AMD initially combated this by allowing a user to disable the less efficient NUMA nodes so that performance critical applications can always run on the more optimal CPU dies. This same operation can be done with our Process Lasso. However, disabling half the system’s CPU cores is not ideal and is problematic when an application’s thread load grows beyond that limitation.

Today, Oct 29 2018, AMD updated their Ryzen Master utility to add ‘Dynamic Local Mode‘. This new feature dynamically assigns the most active threads in the system to the more efficient NUMA nodes; something the Windows scheduler would do if it properly handled this NUMA configuration.

In our early tests, Dynamic Local Mode seems to work very well, as you can see from our embedded video!

AMD reports that they intend to include Dynamic Local Mode by default in their chipset drivers, no doubt because of the success of this feature.

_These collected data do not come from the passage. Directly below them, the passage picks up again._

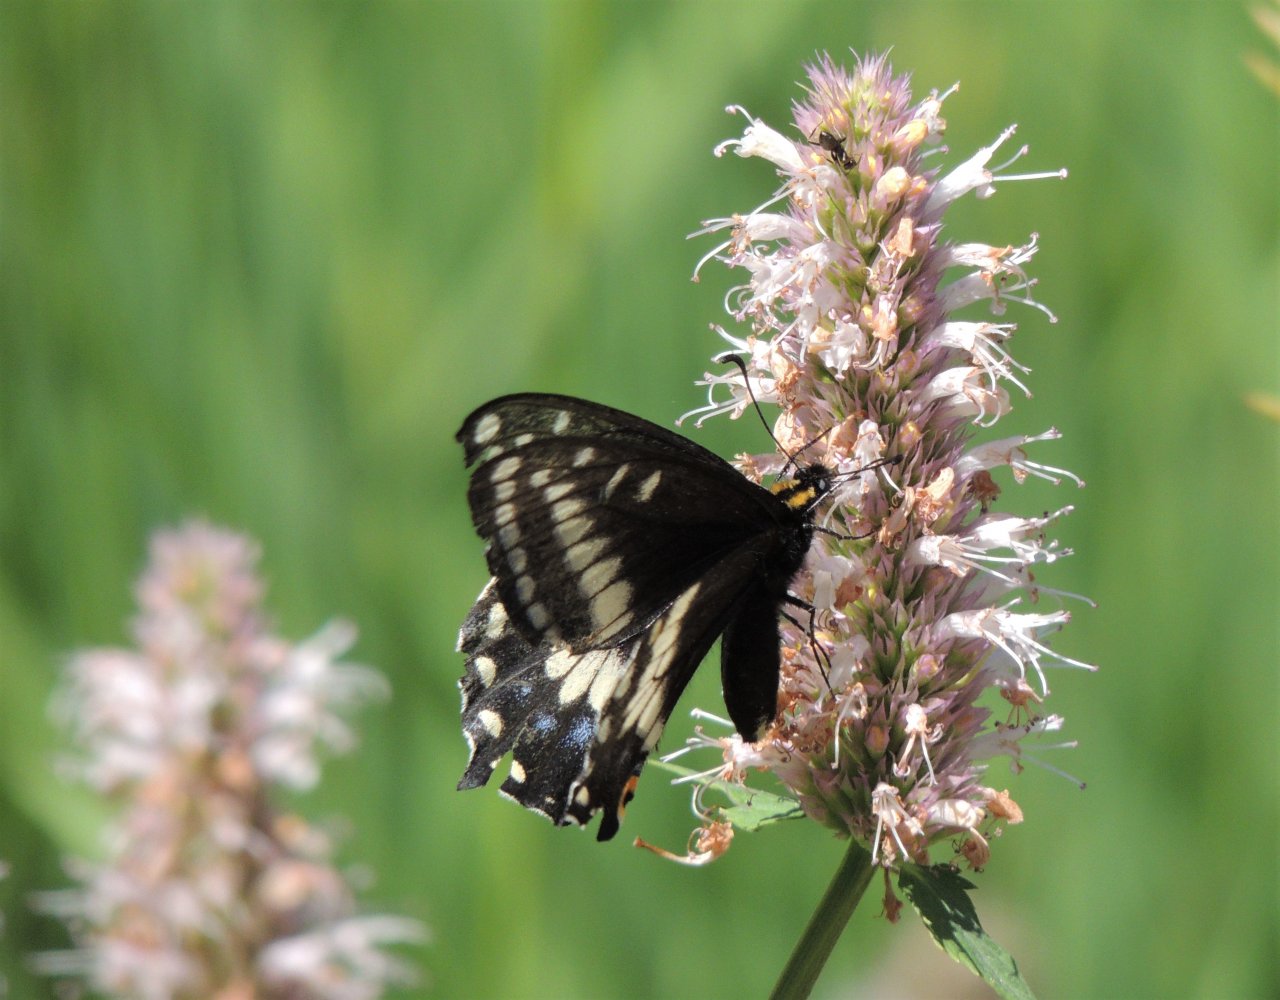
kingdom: Animalia
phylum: Arthropoda
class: Insecta
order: Lepidoptera
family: Papilionidae
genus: Papilio
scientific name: Papilio indra
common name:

At that point, you won’t need to install Ryzen Master.

See our early tests of Dynamic Load Mode below:

For a fully loaded CPU, such as some types of synthetic benchmarks, NUMA handling is less important since there aren’t more optimal cores free to choose from. Therefore, we do not expect the results of some types of multi-threaded benchmarks to substantially change. However, for more lightly threaded benchmarks, gaming and real-world tests, the results should change to more closely match AMD’s initial ‘Local Mode’ where access to the less efficient CPU dies was restricted; but this time without having to restrict access to the full CPU package!

Footnote: Ryzen Master has an annoying UAC elevation prompt on user login. You can bypass this by creating a Task Scheduler entry for it, then opening the properties of that task and checking ‘Run as administrator’.